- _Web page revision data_
==========
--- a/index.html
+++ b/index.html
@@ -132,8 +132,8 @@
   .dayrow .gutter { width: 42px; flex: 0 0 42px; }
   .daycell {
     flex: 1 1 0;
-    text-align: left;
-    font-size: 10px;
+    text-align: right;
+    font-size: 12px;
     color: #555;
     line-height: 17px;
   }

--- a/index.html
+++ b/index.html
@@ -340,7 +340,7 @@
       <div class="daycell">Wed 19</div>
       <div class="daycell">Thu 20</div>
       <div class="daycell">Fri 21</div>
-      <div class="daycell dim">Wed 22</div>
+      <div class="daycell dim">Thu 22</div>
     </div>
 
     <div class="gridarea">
==========
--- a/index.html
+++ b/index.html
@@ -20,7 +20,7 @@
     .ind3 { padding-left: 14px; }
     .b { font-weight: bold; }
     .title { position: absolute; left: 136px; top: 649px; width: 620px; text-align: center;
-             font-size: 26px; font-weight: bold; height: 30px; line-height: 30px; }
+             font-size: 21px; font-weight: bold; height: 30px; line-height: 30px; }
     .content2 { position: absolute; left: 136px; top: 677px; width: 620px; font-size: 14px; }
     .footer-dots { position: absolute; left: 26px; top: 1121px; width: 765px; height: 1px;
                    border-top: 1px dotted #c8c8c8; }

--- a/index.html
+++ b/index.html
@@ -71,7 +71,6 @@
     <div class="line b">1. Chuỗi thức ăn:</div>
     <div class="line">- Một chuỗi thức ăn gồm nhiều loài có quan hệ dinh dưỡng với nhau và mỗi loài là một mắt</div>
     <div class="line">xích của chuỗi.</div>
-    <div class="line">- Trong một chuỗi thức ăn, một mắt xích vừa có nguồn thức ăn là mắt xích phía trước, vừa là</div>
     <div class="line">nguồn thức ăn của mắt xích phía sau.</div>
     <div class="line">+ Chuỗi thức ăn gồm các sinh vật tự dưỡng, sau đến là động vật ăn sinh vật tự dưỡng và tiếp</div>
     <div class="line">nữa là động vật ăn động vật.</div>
==========
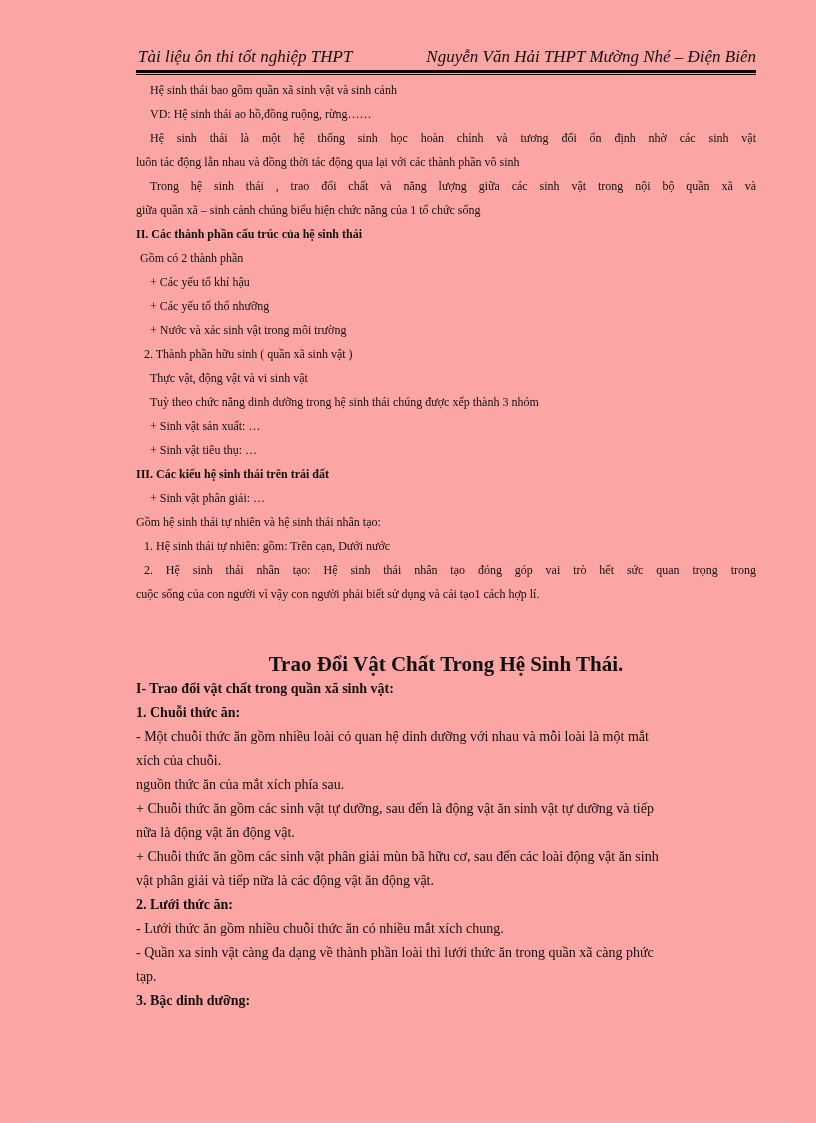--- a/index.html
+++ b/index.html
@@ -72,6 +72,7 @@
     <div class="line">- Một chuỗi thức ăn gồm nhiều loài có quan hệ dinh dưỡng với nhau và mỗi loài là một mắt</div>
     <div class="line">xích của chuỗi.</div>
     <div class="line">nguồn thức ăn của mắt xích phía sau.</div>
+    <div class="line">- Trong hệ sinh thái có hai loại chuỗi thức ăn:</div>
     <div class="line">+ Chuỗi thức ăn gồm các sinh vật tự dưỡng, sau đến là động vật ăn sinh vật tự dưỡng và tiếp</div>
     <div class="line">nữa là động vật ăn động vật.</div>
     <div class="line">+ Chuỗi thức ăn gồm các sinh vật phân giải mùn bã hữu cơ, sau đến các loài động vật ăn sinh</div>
==========
- _To-do item_
A line counts if it includes the string "left". State how many such lines the entries have, with no other text.

- _Your solution_
5